JAKUB KUŚPIT: Tak, rzeczywiście. Pierwszy salon otworzyliśmy 22 lata temu, w grudniu 1991 roku na Chmielnej w Warszawie. Obecnie jest w trakcie remontu i niebawem uruchomimy go, już w nowym koncepcie. Zaczynaliśmy w najlepszych czasach dla takich produktów jak kosmetyki z Francji. Pierwszą połowę lat 90. XX wieku charakteryzował ogromy popyt na wszystko, co importowane. Teraz nie jest już tak łatwo, trzeba bardziej aktywnie walczyć o klienta, ale uważam, że radzimy sobie znakomicie. Baza naszego programu lojalnościowego liczy prawie 2 mln osób. Aktywnych uczestników, czyli klientek, które regularnie nas odwiedzają lub zamawiają produkty online jest też niemało, bo aż 1,2 mln. Rocznie przybywa ok. 150 tys. kupujących bezpośrednio w sklepach oraz 100 tys. osób dokonujących zakupów w internecie lub poprzez tradycyjną sprzedaż wysyłkową, którą wciąż prowadzimy, dołączając inserty z naszą ofertą do ogólnopolskich tytułów prasy kobiecej.
Możliwość zapoznania się z produktami Yves Rocher w tradycyjnym sklepie mają obecnie mieszkanki większych miast. Czy zwiększając liczbę sklepów, myślicie też o mniejszych miejscowościach?
Minimalną barierą dla powstania sklepu, aby miał on zapewniony ekonomiczny sukces, jest miasto liczące 70 tys. mieszkańców. Jednak nasze pokrycie terytorialne, za sprawą internetu i insertów ofertowych jest ogólnokrajowe. Zresztą sprzedaż wysyłkowa od zawsze była podstawą działalności firmy, jeszcze w czasach jej początków ponad 50 lat temu we Francji. Od paru lat intensywnie rozwija się, zwiększając obroty rok do roku, sprzedaż internetowa. Jest to wygodna forma zakupów dla tych klientek, które mieszkają w mniejszych miejscowościach lub dla tych, które po prostu wolą kupować przez internet – przy naszej głównej grupie docelowej, którą stanowią panie w wieku 25-45 lat, z przewagą tych nie przekraczających 35 lat – to w tej chwili podstawowa forma robienia zakupów. Oczywiście widzimy tu pewne ograniczenia, gdyż w ten sposób nie da się sprzedawać kolorówki. Produkty makijażowe są w naszym sklepie internetowym bardzo chętnie „klikane” – klientki je oglądają i czytają informacje o nich – ale sam zakup odbywa się w sklepie.
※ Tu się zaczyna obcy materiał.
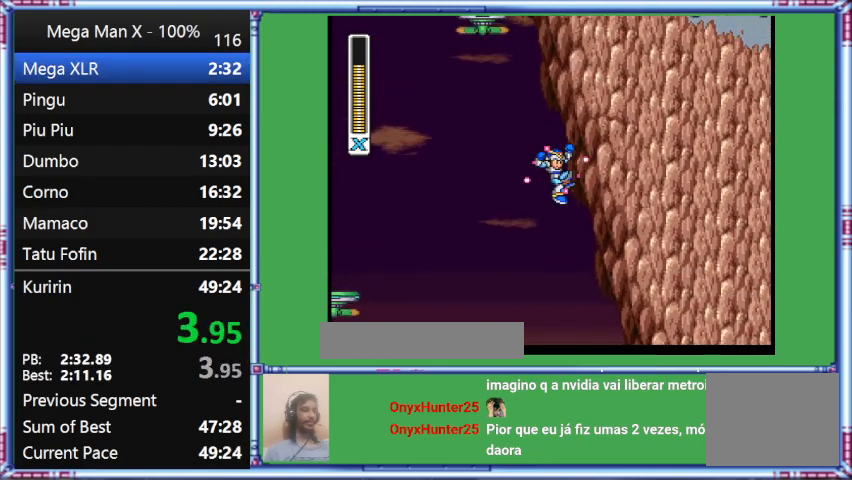
{"buttons": ["Y"], "events": [[67, "B", "up"], [67, "DPAD_LEFT", "up"], [67, "DPAD_RIGHT", "down"], [67, "L1", "up"], [500, "DPAD_RIGHT", "up"]]}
Panie wolą najpierw przetestować produkt, nierzadko w różnych rodzajach światła, zanim zdecydują o zakupie. Podobnie wygląda sprawa z zapachami – co innego czytać o składzie, a co innego poczuć perfumy na własnej skórze i przekonać się czy do nas pasują. Dlatego przyszłość tradycyjnych punktów sprzedaży widzę w pozytywnych barwach.
Jaki asortyment jest podstawą sprzedaży w Yves Rocher?
Kosmetyki pielęgnacyjne. Są znakomicie postrzegane z uwagi na formuły, których składniki czerpiemy ze świata roślin. Kremy kupowane są na własny użytek, ale trafiają też do większości zestawów prezentowych, które nasze konsultantki przygotowują według wytycznych klientek.
Wracając do roślinnych składników – znakomicie wpisaliście się w modny obecnie ekologiczny trend…
Jeśli się dobrze przyjrzeć, to jest to silnie rysująca się tendencja już od mniej więcej 50 lat. Dla nas jednak nie jest to kwestia mody. Wierzymy, że ekologia, dbałość o środowisko to słuszny kierunek. Dlatego nie tylko czerpiemy z natury, ale i próbujemy oddać jej, choć w części, coś od siebie, w zamian za to wszystko, co jej zawdzięczamy. Jako pierwsi w handlu wprowadziliśmy torby wielokrotnego użytku. Podobną funkcję mają uzupełniacze do kremów. Po zakupie pierwszego opakowania, wystarczy potem dokupować wkłady z kremem, które umieszcza się w słoiczku. Sadzimy też drzewa. Ta przygoda zaczęła się w 2007 r., kiedy to Jacques Rocher, syn założyciela firmy zobowiązał się do zasadzenia miliona drzew. Aby zrealizować ten ambitny cel, została powołana akcja Sadzimy dla Dobra Planety pod egidą Fundacji Yves Rocher, która sadzi drzewa na całym świecie przy pomocy lokalnych organizacji pozarządowych.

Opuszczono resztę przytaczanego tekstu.